What you have to do
Leave out the pictures, and retype the remaining data exactly.

Information shown
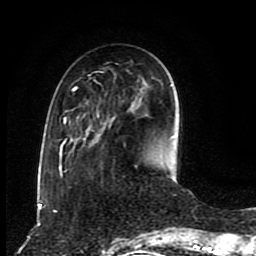
Breast MRI (dynamic contrast-enhanced), one axial slice. Position 28 of 80 along the scan axis. Cropped to one breast. Dynamic contrast-enhanced series, time point 2 of 8 at this slice position (early post-contrast). 1.5 T. TE 4.2 ms, TR 7 ms. 2 mm slice thickness. 256 × 256 image matrix, field of view 165 × 165 mm. Female patient.
Annotated regions visible in this slice (semi-automatic segmentation, software-assisted and operator-edited):
- enhancing-tissue mask used for the functional tumour volume (all voxels passing the contrast-enhancement thresholds inside the analysis volume; usually the tumour): box from (x=59, y=87) to (x=77, y=177) px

Result of this exercise
Breast MRI (dynamic contrast-enhanced), one axial slice. Position 28 of 80 along the scan axis. Cropped to one breast. Dynamic contrast-enhanced series, time point 2 of 8 at this slice position (early post-contrast). 1.5 T. TE 4.2 ms, TR 7 ms. 2 mm slice thickness. 256 × 256 image matrix, field of view 165 × 165 mm. Female patient.
Annotated regions visible in this slice (semi-automatic segmentation, software-assisted and operator-edited):
- enhancing-tissue mask used for the functional tumour volume (all voxels passing the contrast-enhancement thresholds inside the analysis volume; usually the tumour): box from (x=59, y=87) to (x=77, y=177) px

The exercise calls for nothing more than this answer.